If Kaplan, who is paid NIS 99,000 a month, didn’t receive more than 50% of his January paycheck, he will get only 77.5% of his January pay on Monday.
While HMO could have cooled tempers and restored the hospital’s activities by asking the Jerusalem District Court for permission to deposit the rest of January salaries owed to employees and then try to reach an agreement with the unions, it has chosen not to do so; the court, by freezing all of HMO’s financial activities last week, makes it possible to actually lower salaries and dismiss hundreds of workers over the next three months as part of a recovery program.
Reacting to Sunday’s walkouts, the HMO spokeswoman called on all HMO employees to return to normal work Monday. “Every day that passes with more disruptions deepens the shock that has hit us and hurts the workers and the patients.
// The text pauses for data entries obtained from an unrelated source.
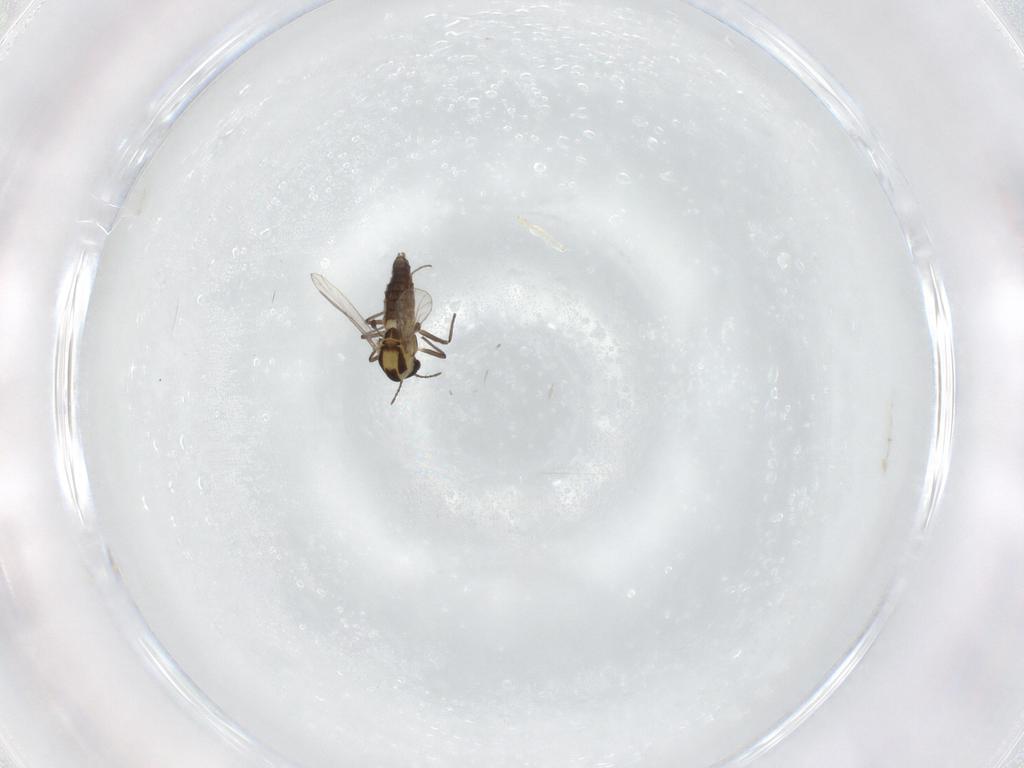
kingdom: Animalia
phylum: Arthropoda
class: Insecta
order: Diptera
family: Chironomidae
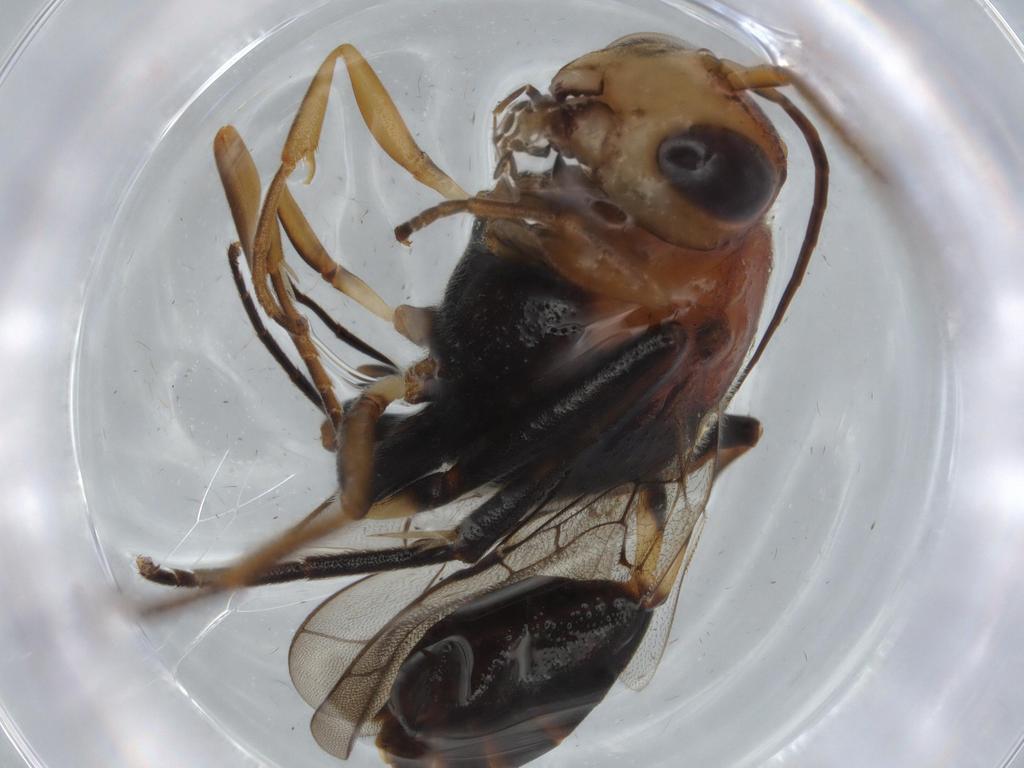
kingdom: Animalia
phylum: Arthropoda
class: Insecta
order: Hymenoptera
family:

We invite the works committees to intensive and continuous negotiations to reach a comprehensive recovery program and shorten the time needed for the freeze.”
Meanwhile, Health Minister Yael German has appointed an “investigation committee” to look into the causes of the Hadassah imbroglio and ways to prevent such crises in the future. It will be chaired by Avi Gabai, formerly head of the budgets division in the Treasury and later CEO of Bezeq and Bezeq International.
Other members will come from the Treasury and German’s own ministry.